About this exercise: Starting at the line that contains "843 40 1019", transcribe each line exactly through the last line of the data. Include nothing else.

Exercise inputs:
__________________________________________________

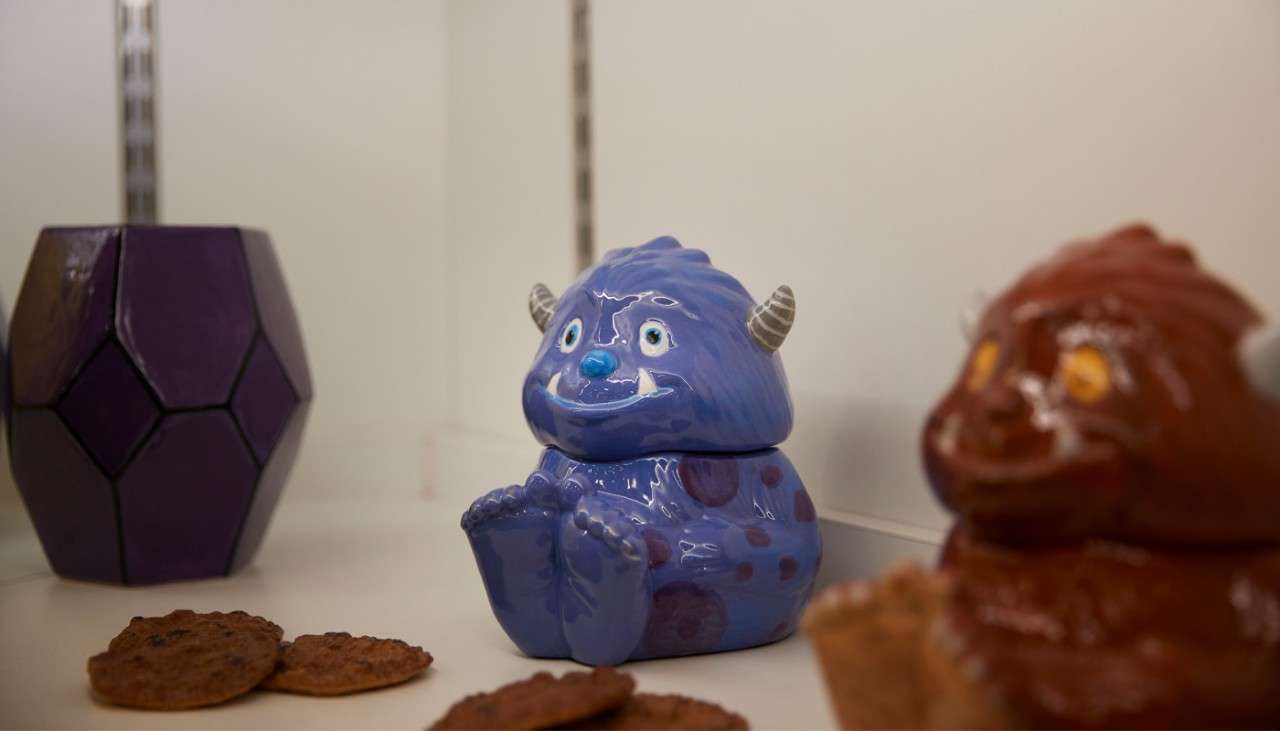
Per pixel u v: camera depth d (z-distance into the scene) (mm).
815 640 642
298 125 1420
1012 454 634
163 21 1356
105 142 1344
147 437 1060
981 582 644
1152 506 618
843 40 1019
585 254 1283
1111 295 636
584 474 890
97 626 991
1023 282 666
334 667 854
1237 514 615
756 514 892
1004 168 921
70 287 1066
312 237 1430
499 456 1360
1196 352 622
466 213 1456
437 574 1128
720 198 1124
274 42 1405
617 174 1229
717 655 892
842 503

__________________________________________________

Written response:
843 40 1019
585 254 1283
1111 295 636
584 474 890
97 626 991
1023 282 666
334 667 854
1237 514 615
756 514 892
1004 168 921
70 287 1066
312 237 1430
499 456 1360
1196 352 622
466 213 1456
437 574 1128
720 198 1124
274 42 1405
617 174 1229
717 655 892
842 503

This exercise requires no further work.